I am a student of history and find it fascinating to learn about eras of which I had no previous knowledge (like the crusades). I have done several of the great courses lecture series, and in general have found the professor engaging, informative, and very educational. While Professor Harl clearly has an excellent command of the details of this era of history, I found his delivery and excessive minutia to be extremely boring. It's as if he's a doctor and can't remember that his patient doesn't understand the doctor jargon being used. Clearly he knows his subject very well, he just can't recall that I may not remember the different eras of the Byzantine Empire at all. I hung in there for a great while but in the end, I just couldn't endure it longer. I can only imagine the stress of the students taking this course trying to remember the minutia delivered for the test, and trying to stay awake in the process.
I left this course knowing little more than I started, and very little indeed will likely remain in long term memory. If you are interested in a much more engaging course I might suggest "The world was never the same, events that changed history" by Professor J. Rufus Fears or "History of the world, a global perspective" by Prof. Gregory Aldrete.
This is one of the few times that reviews led me wrong in selecting a book. I read audiobooks for a good story. I read them to enlighten me. I read them to entertain me. I read them to open my mind to something I haven't considered before. I am having a hard time knowing why I listened to this entire book. This book had no redeeming quality that I can identify.
I don't get you people who reviewed and said this was a moving experience. To me this seemed to be the ramblings of a schizophrenic's fantasy world. I did agree that many of the characteristics of IMP in the story were typical of schizophrenia. But let me just say that the flight of ideas of a psychotic mind does not make a good story. To sum up the book in a nutshell: A struggling schizophrenic goes off her meds and has a wild fantasy of having a lesbian sexual relationship with an evil ghost. Then she gets better. I just saved you 13 hrs and 13 seconds of frustration...
I will say that the narrator does a good job in the story. Otherwise, I wish that I hadn't listened to all the glowing reviews and had saved my credit for a better book.
I am a frequent audiobook reader and rarely do I find I just can't take the tedium any more and put it down. This book was assigned to my high school senior's literature class and I like to read the same books so we can intelligently discuss them. I put this book away twice in the first ten chapters before I finally mustered the drive to press on.
Chapter 10 is about when things start to happen. In the first part of this book you literally listen for hours and NOTHING happens. We get a description of a 10 year old's daydream, a description of the wallpaper, what the landscape vista looks like, etc. Patience pays off however, and by the time part II starts you start to really care about the characters.

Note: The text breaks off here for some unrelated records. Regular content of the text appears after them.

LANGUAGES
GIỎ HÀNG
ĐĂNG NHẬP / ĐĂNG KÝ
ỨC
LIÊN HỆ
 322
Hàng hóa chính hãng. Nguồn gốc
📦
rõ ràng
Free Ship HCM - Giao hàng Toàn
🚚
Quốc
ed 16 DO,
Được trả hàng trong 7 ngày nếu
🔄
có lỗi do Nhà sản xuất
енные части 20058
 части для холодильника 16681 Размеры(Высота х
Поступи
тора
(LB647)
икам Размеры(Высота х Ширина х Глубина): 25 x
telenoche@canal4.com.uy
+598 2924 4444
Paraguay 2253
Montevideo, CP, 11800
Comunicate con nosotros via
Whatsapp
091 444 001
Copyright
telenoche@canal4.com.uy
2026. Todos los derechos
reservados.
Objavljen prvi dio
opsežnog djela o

This is basically a 3 part book with an epilogue. The second part gives a vivid description of the early British army in WWII, and part 3 the life of a young nurse in London just before the Dunkirk evacuation. I found the descriptions in these parts to be fascinating. It was almost as if the reader was there.
The epilogue brings it home with the big picture of the whole story. Different reviewers take away different ideas but my thought was how much our lives and the guilt we carry forward our whole lives can rest on the poor decisions made in childhood and our youth. It's a great theme for young people to consider. We never know how even the smallest decision in youth can have a profound effect on our whole lives.
The reader had just the right cadence and accent. Overall, I would recommend this one only for those who don't mind a slowly developing plot and big ideas to consider in the end.
This book had such potential, and actually started out fairly interesting. By the end of the book I found I really didn't care about any of the characters, and it had completely lost my interest. It's a shame as I think I could have been so much better with deeper character development and a meaningful story line. In the end, I found myself asking "What's the point?"
I am a frequent audiobook reader and rarely do I feel compelled to write a review for a book. I would have to make an exception this time. Just finished this book and although it is a very long read, I found myself so engrossed in the story I had difficulty putting it down. The story is complex, well researched, and the character development is deep and it seems as though I may have met some of those described in the book. If I have any complaints it would be the author's obvious anti-Christian bias and liberal slant. All of the Christians represented in the book were either secretly evil but hiding behind their religion, or had deep questions about the existence of God. For example, the pastor of the local church praying to "Not there". As a Christian, I was put off by that obvious bias.
Aside from that weakness it was a great book, and previously I have not been interested in Stephen King novels. I may give some of his other works a second look after this one.